As lockdown regulations lift, children head back at school and parents return to work the families that commute and do the daily school run might now be looking for a bigger car.
If like many others in South Africa, you have several children in school, or help with the school lift club, you'll often find yourself stacking kids like Tetris blocks; just to make everyone fit.
It can be a tedious task getting everyone, and their backpacks, in the vehicle – especially if it’s a five-seater vehicle.
We scoured the offerings from all the automakers in SA and came across four possibilities that might just fit the bill.
Our criteria was simple: it has to seat seven passengers, and have an asking price of under R300 000.
Datsun Go+: R169 500 – R194 800
The Go+ range consists of three models, and all are specified with the same engine. The top model, the Lux auto, is the only automatic option in the range and carries the highest price tag. Going on the entry-level Mid model's specification, the Go+ has front and rear electric windows, a USB port, Bluetooth and AUX connectivity, as well as a trip computer.
The Go+ uses a 1.2-litre petrol engine that produces 50kW and 104Nm. The three-cylinder motor sends power to the front wheels and will, according to Datsun SA, sip 5.5-litres/100km.
A range of 636km should, theoretically, be reachable on its 35-litre fuel tank.
Suzuki Ertiga: R218 900 – R284 900
Five models make up the Suzuki Ertiga range, all in different trim levels. Of the five models, only two are automatic, but Suzuki claims that the entire range has the same fuel economy of 6.2-litres/100km.
On the engine front, a 1.5-litre petrol engine produces 77kW and 138Nm, and has enough in reserve to reach the claimed top speed of 175km/h. Both a manual and automatic gearbox are on offer. Still, in our experience, we believe the auto might impact overall fuel consumption negatively and would instead opt for the manual gearbox.
The Ertiga is fitted with technologies such as ABS, an onboard computer, and front and rear electric windows.
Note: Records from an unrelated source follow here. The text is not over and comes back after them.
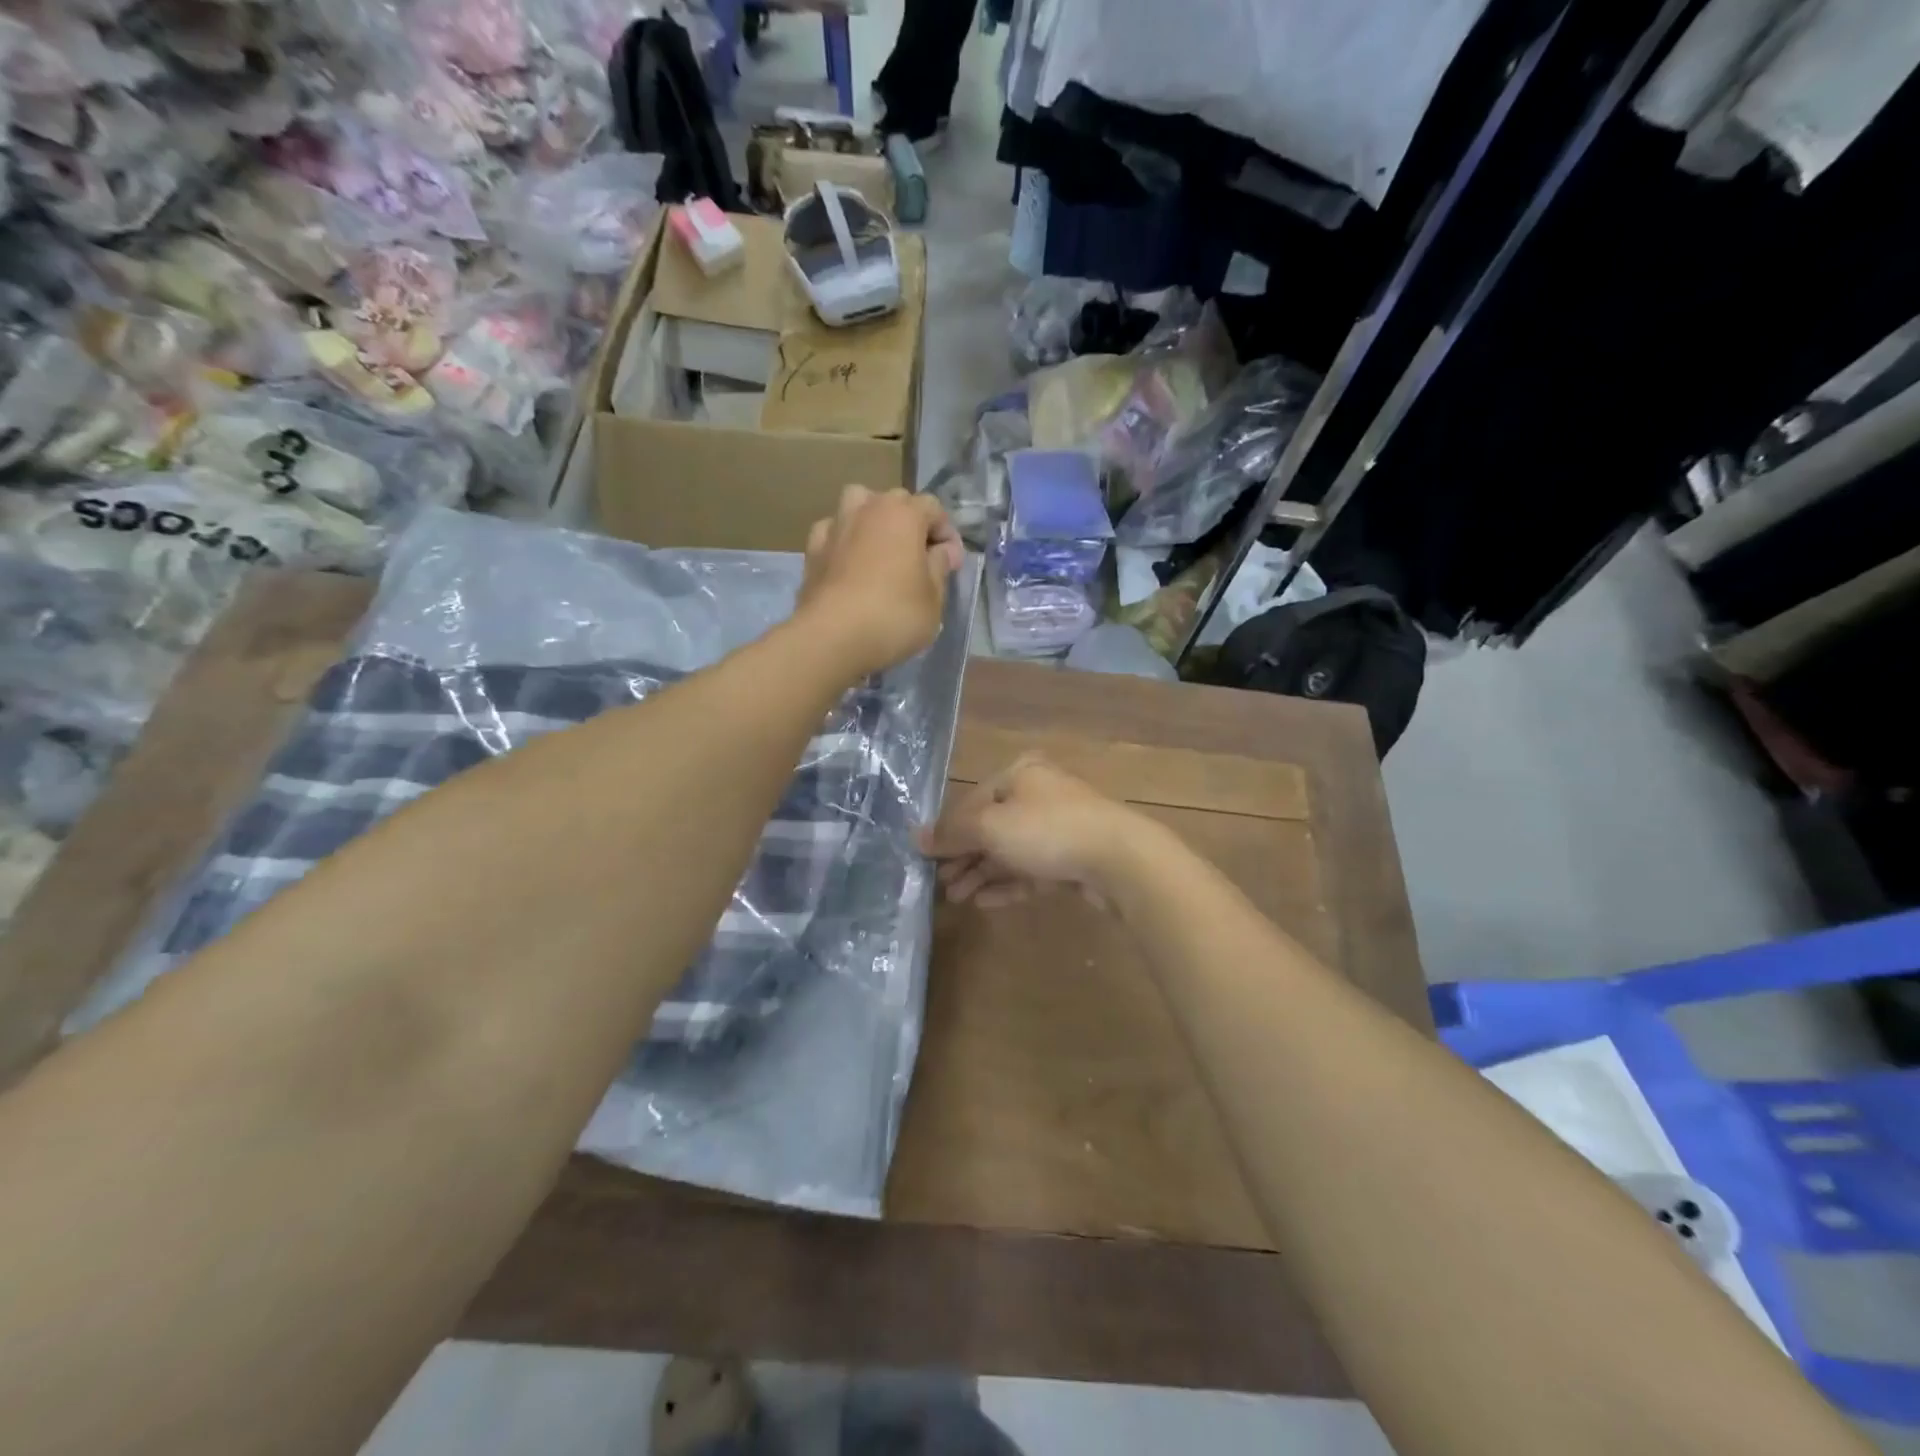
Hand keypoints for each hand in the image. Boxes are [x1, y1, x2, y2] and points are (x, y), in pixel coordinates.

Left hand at [797, 486, 964, 676]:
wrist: (831, 637)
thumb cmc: (894, 615)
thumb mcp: (934, 598)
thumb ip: (940, 567)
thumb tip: (942, 551)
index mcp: (903, 514)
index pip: (933, 507)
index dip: (946, 533)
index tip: (951, 563)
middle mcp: (867, 509)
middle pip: (895, 501)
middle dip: (911, 523)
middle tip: (919, 558)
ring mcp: (835, 526)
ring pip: (857, 505)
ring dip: (872, 519)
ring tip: (880, 549)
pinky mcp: (812, 550)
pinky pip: (833, 531)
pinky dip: (844, 540)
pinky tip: (848, 563)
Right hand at [915, 754, 1155, 908]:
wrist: (1119, 859)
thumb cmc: (1047, 830)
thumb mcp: (990, 826)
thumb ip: (952, 832)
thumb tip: (916, 837)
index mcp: (1020, 774)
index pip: (972, 801)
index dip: (947, 830)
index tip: (926, 859)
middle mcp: (1039, 796)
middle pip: (991, 827)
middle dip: (964, 857)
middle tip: (941, 885)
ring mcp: (1058, 828)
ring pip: (1010, 851)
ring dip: (982, 874)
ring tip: (957, 898)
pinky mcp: (1072, 859)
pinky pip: (1031, 870)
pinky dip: (1007, 884)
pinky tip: (985, 902)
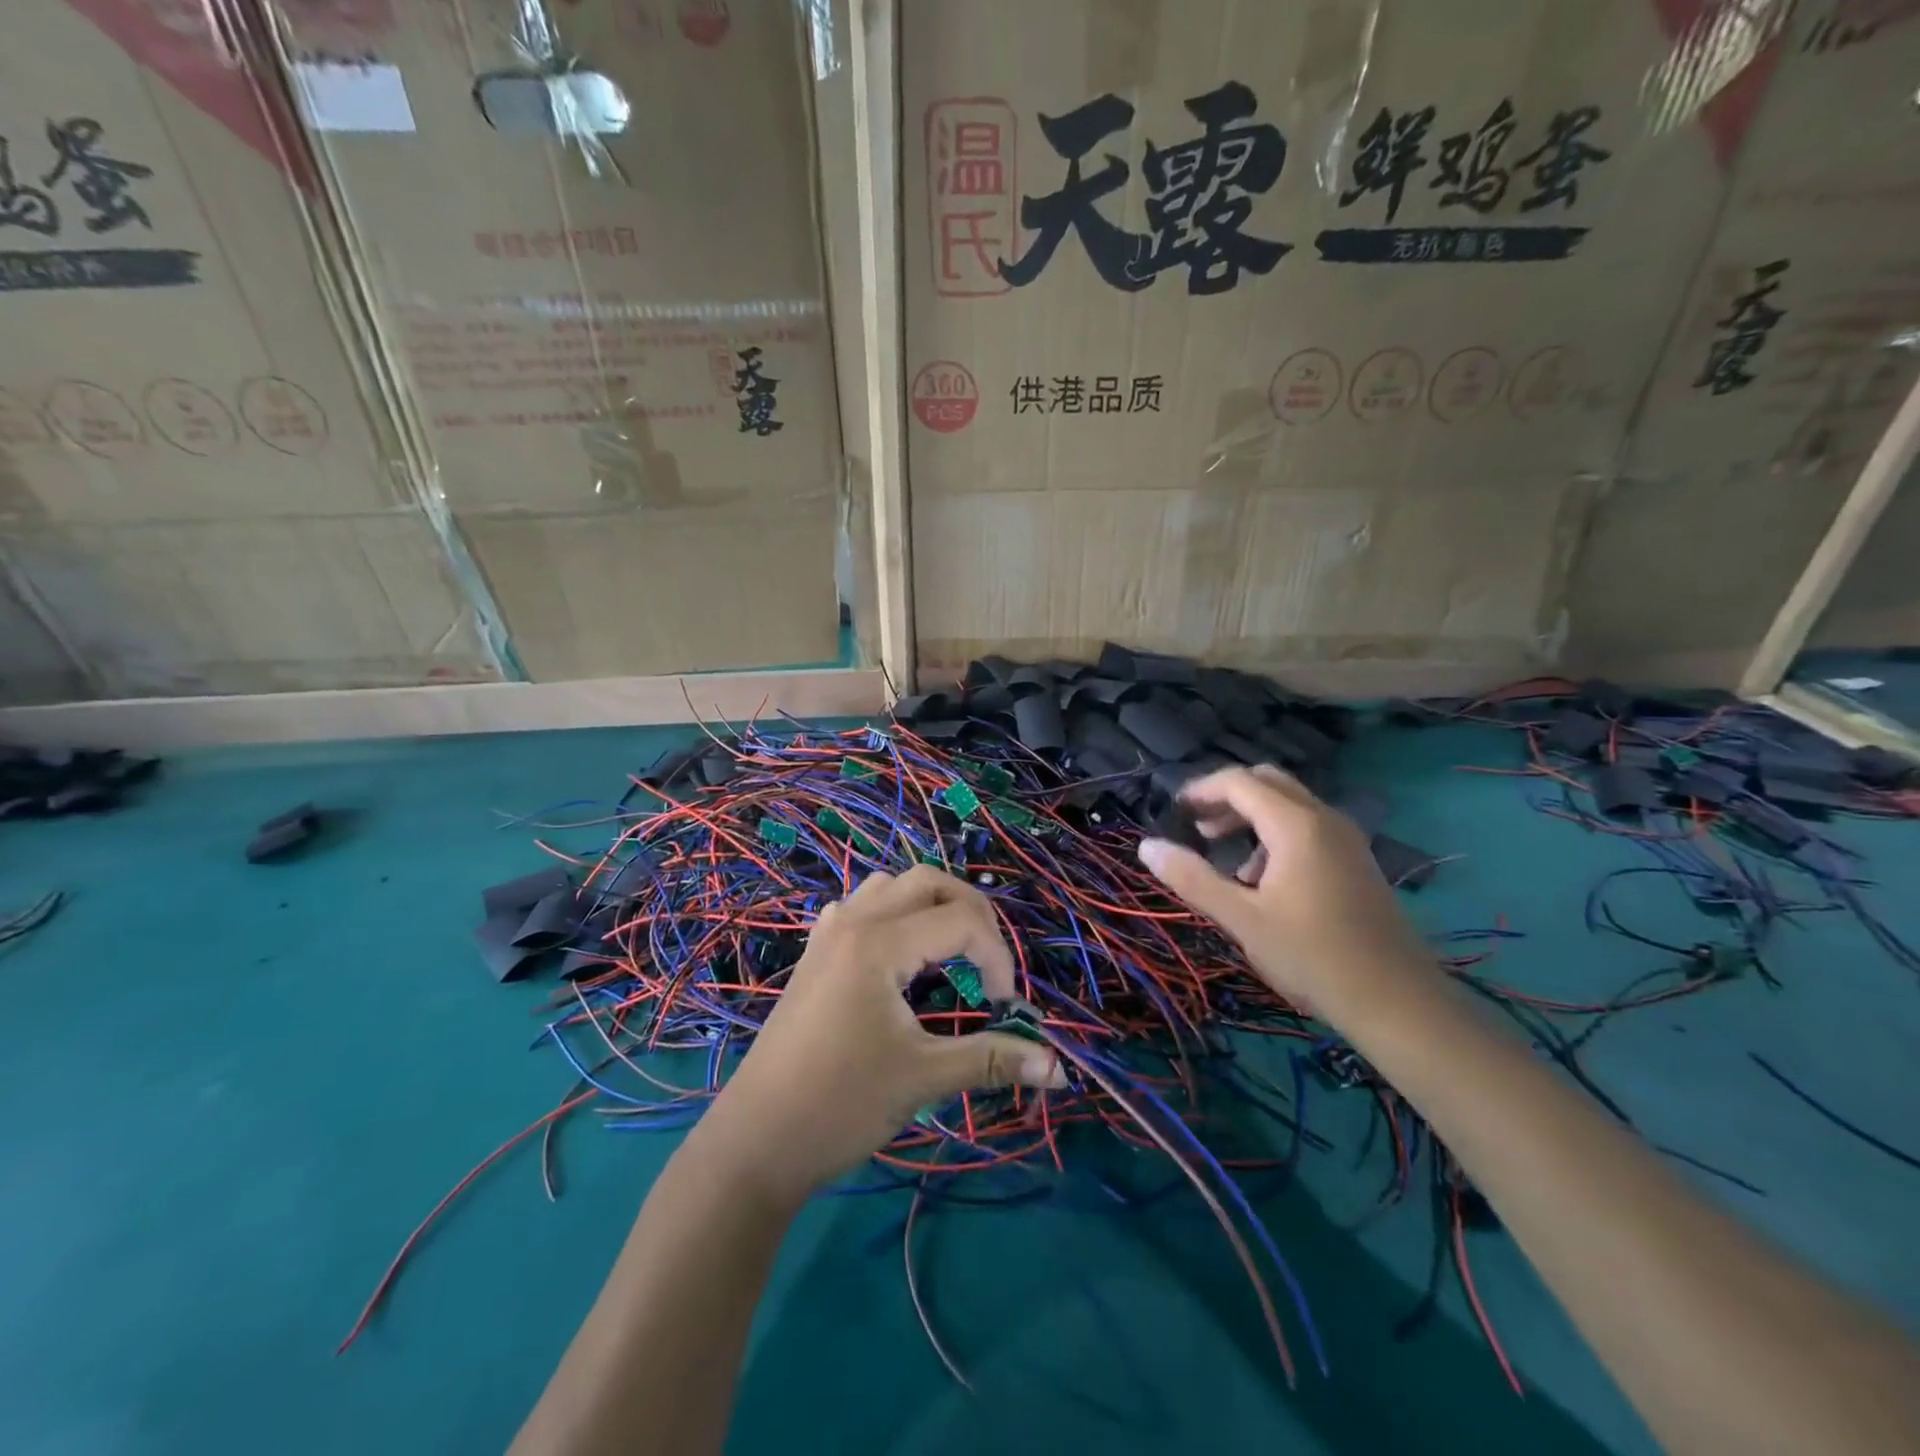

Toyota Avanza: R243 000 – R313 700
Given the badge on its nose, the Avanza will, for most people, be the default option in this list. Two engine choices comprise the range: a 1.3- and a 1.5-litre petrol engine. Both can be specified with either a five-speed manual gearbox or a four-speed manual transmission. Depending on which model you decide on, fuel consumption ranges between 6.1 and 6.7-litres/100km.
The 1.3-litre engine develops a respectable 71kW and 121Nm, whereas the 1.5-litre is good for 77kW and 137Nm. In both instances, given the lack of forced induction, both variants develop their power around the 4400rpm mark.
Interestingly, only the 1.5 TX is fitted with Bluetooth, USB, and AUX connectivity, a multi-function steering wheel, and Xenon LED headlights. The entry-level S model offers air-conditioning as an optional extra.
Mahindra TUV300: R249 999
The quirkiest car in our list, the Mahindra TUV300 is a real left-field option. It is not just the only diesel option in our list, but also the most affordable diesel seven-seater in our market! The TUV300’s turbocharged 1.5-litre engine produces 74kW and 240Nm; the latter available at a very low 1600rpm.
Because of the lowdown grunt, fuel consumption is rated at 5.4-litres/100km, and on the 60L fuel tank, a range of 1111km should be attainable.
All the features fitted to the rivals mentioned above also appear on the TUV300.
This is also the only vehicle here to be driven through the rear wheels.
Special mention: Renault launched its Triber earlier in 2020. Renault is bullish with pricing that starts at a competitive R164 900.